» **REQUIREMENTS**
Put the records below into a Markdown table with the columns "No." and "Text". Give every nonblank line its own row, numbered in order.

» **DATA IN THIS EXERCISE**
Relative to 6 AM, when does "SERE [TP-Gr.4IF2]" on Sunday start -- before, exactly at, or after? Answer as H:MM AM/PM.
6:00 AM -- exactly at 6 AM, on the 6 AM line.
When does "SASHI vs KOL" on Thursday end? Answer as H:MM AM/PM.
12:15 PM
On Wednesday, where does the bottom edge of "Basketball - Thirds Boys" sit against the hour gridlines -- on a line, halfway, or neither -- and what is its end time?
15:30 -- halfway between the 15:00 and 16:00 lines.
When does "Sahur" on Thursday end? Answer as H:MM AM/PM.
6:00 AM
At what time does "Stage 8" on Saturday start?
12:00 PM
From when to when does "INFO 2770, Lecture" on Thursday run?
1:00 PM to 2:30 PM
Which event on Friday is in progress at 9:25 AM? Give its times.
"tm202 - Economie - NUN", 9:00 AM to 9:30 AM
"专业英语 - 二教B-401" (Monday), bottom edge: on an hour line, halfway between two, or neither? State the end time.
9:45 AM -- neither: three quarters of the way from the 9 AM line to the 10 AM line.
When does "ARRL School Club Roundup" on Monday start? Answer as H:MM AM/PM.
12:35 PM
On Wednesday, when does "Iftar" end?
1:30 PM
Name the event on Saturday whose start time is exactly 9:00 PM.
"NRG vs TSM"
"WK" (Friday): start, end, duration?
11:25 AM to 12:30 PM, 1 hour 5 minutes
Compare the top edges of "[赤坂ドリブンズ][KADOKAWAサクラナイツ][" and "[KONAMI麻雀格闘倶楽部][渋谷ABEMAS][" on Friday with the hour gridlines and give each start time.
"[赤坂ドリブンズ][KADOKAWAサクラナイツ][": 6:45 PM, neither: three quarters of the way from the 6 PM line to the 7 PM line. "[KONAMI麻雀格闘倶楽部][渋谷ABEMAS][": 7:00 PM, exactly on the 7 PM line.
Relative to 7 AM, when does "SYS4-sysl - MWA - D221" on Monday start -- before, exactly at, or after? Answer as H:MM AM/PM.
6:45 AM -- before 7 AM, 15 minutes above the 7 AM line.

» **ANSWER TO THE PROBLEM**
| No. | Text |
|---|---|
| 1 | Relative to 6 AM, when does "SERE [TP-Gr.4IF2]" on Sunday start -- before, exactly at, or after? Answer as H:MM AM/PM. |
| 2 | 6:00 AM -- exactly at 6 AM, on the 6 AM line. |
| 3 | When does "SASHI vs KOL" on Thursday end? Answer as H:MM AM/PM. |
| 4 | 12:15 PM |
| 5 | On Wednesday, where does the bottom edge of "Basketball - Thirds Boys" sit against the hour gridlines -- on a line, halfway, or neither -- and what is its end time? |
| 6 | 15:30 -- halfway between the 15:00 and 16:00 lines. |
| 7 | When does "Sahur" on Thursday end? Answer as H:MM AM/PM. |
| 8 | 6:00 AM |
| 9 | At what time does "Stage 8" on Saturday start? |
| 10 | 12:00 PM |
| 11 | From when to when does "INFO 2770, Lecture" on Thursday run? |
| 12 | 1:00 PM to 2:30 PM |
| 13 | Which event on Friday is in progress at 9:25 AM? Give its times. |
| 14 | "tm202 - Economie - NUN", 9:00 AM to 9:30 AM |
| 15 | "专业英语 - 二教B-401" (Monday), bottom edge: on an hour line, halfway between two, or neither? State the end time. |
| 16 | 9:45 AM -- neither: three quarters of the way from the 9 AM line to the 10 AM line. |
| 17 | When does "ARRL School Club Roundup" on Monday start? Answer as H:MM AM/PM. |
| 18 | 12:35 PM |
| 19 | On Wednesday, when does "Iftar" end? |
| 20 | 1:30 PM |
| 21 | Name the event on Saturday whose start time is exactly 9:00 PM. |
| 22 | "NRG vs TSM" |
| 23 | "WK" (Friday): start, end, duration? |
| 24 | 11:25 AM to 12:30 PM, 1 hour 5 minutes |
| 25 | Compare the top edges of "[赤坂ドリブンズ][KADOKAWAサクラナイツ][" and "[KONAMI麻雀格闘倶楽部][渋谷ABEMAS][" on Friday with the hour gridlines and give each start time. |
| 26 | "[赤坂ドリブンズ][KADOKAWAサクラナイツ][": 6:45 PM, neither: three quarters of the way from the 6 PM line to the 7 PM line. "[KONAMI麻雀格闘倶楽部][渋谷ABEMAS][": 7:00 PM, exactly on the 7 PM line. |
| 27 | Relative to 7 AM, when does "SYS4-sysl - MWA - D221" on Monday start -- before, exactly at, or after? Answer as H:MM AM/PM. |
| 28 | 6:45 AM -- before 7 AM, 15 minutes above the 7 AM line. |